▶ [PASSAGE]:
= = = = =

I am very late with my highlights of books I’ve read this year – far too late for Christmas present ideas but squeaking in before it’s actually 2018. Hopefully some inspiration for reading your way through the dark days of January or for holiday packing if you have a break planned. So, here goes.
Most likely to change the world – I hope that What Happened by Hilary Clinton is the book I read this year that is most likely to change the world. It has to be, because we have to learn the lessons of what enabled a man accused of abusing women, who supports extremists, and who is endangering the planet (I’ll stop there) to become President. It took me back to my weekend of campaigning for Hilary in Miami in October 2016 and left me feeling very sad about what might have been.
Learned most from – in the year that I was lucky enough to start my new job as Chief Executive of the Early Intervention Foundation, The Boy Who Was Raised as a Dog by Bruce Perry and Maia Szalavitz was a brilliant introduction to why early intervention is so critically important.
Most captivating – The Essex Serpent by Sarah Perry was a lovely leaving present from my Institute for Government colleagues and I was captivated by the Essex landscape and the mysterious goings on there at the end of the nineteenth century.
Most changed my everyday life – Whole Body Barefoot by Katy Bowman led me to ditch my heels and I’m now loving my new barefoot winter boots, summer sandals and trainers. I can feel the ground beneath my feet and it’s great.
Most enjoyment from – Bella Poldark by Winston Graham. I spent this year reading all twelve Poldark novels by Winston Graham and I loved spending so much time in Cornwall from 1783 to 1818, learning a great deal about the history of the period. I am singling out this one as it is the last in the series and it was hard to say goodbye to the characters I’d spent so long with.
Most able to make a complex subject easy to understand – I loved the device of telling a fictional story and stopping to emphasise each lesson as you go used in The Course of Love by Alain de Botton. It’s a book packed full of wise truths about relationships, packaged into a very easy-to-read format.
Most un-put-downable – I was completely engrossed in Coming Home by Rosamunde Pilcher. A ‘loose yourself completely’ book, in the landscapes of Cornwall, in the unfolding of the Second World War and in the warmth of a loving family.
Least enjoyment from – Strumpet City by James Plunkett is a wonderful book and one I would highly recommend. It’s in this category because the poverty it describes is so deeply disturbing there is one image from the book seared in my mind that will never leave.

= = = = =

▶ [DATA]:
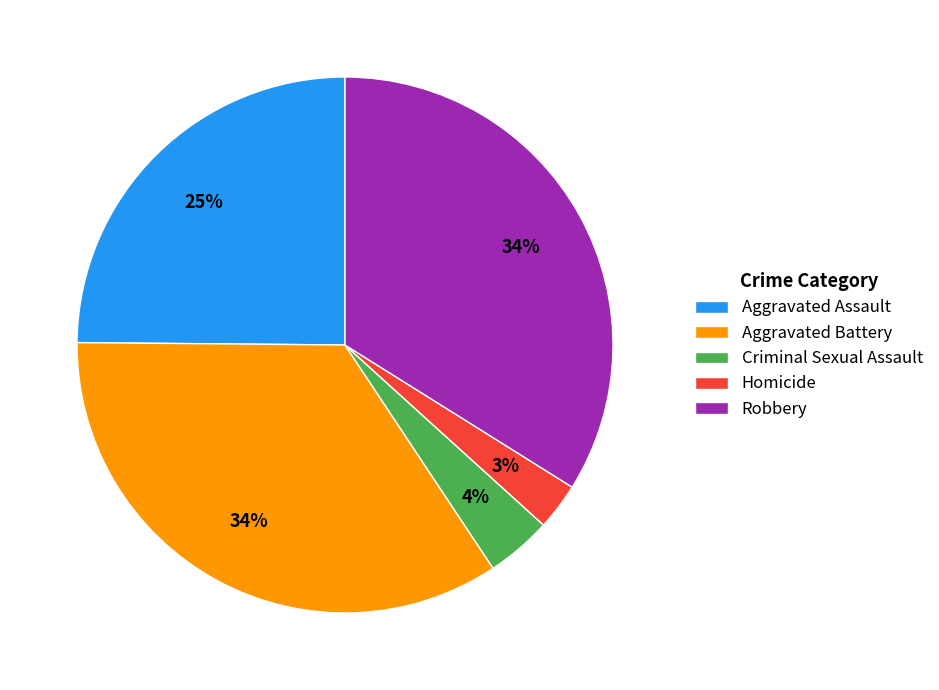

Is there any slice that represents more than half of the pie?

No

= = = = =

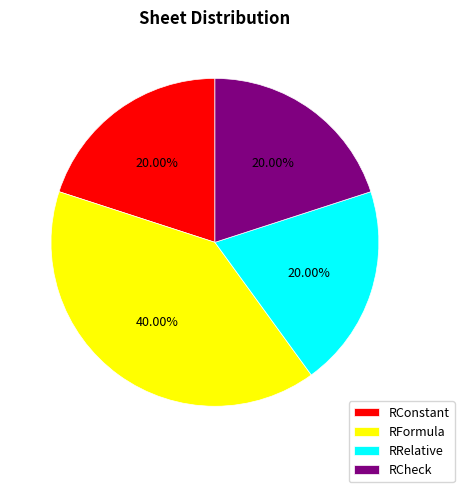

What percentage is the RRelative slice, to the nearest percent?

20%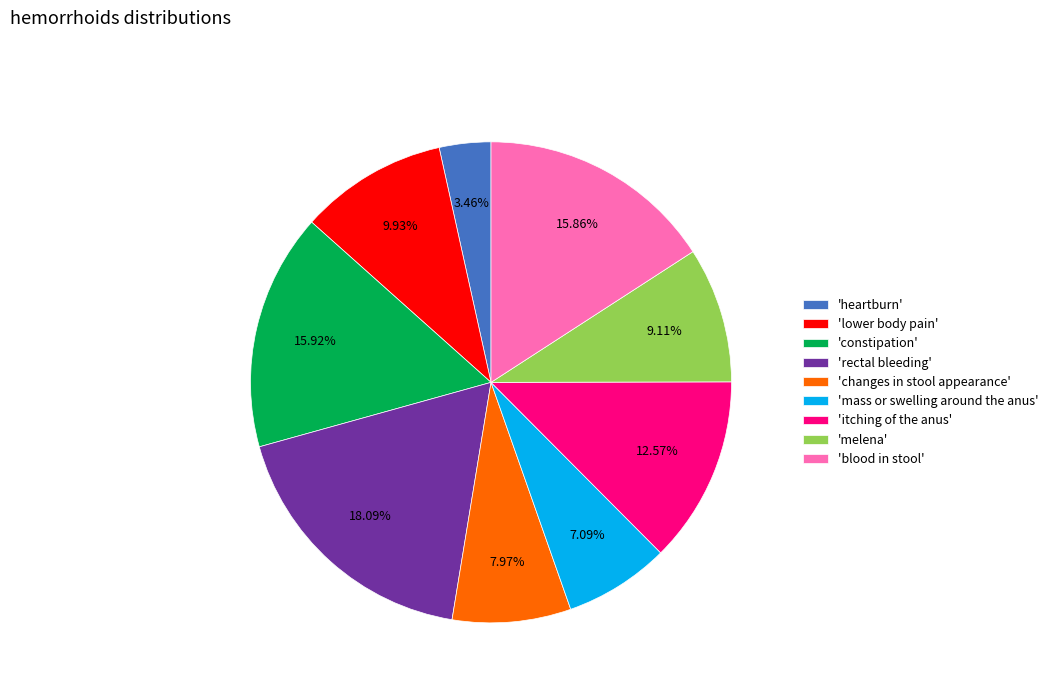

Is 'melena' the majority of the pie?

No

= = = = =

Type out the reading highlights above word for word, from "Most changed my" up to and including "so long with.".

Most changed my everyday life – Whole Body Barefoot by Katy Bowman led me to ditch my heels and I’m now loving my new barefoot winter boots, summer sandals and trainers. I can feel the ground beneath my feet and it’s great.
Most enjoyment from – Bella Poldark by Winston Graham. I spent this year reading all twelve Poldark novels by Winston Graham and I loved spending so much time in Cornwall from 1783 to 1818, learning a great deal about the history of the period. I am singling out this one as it is the last in the series and it was hard to say goodbye to the characters I’d spent so long with.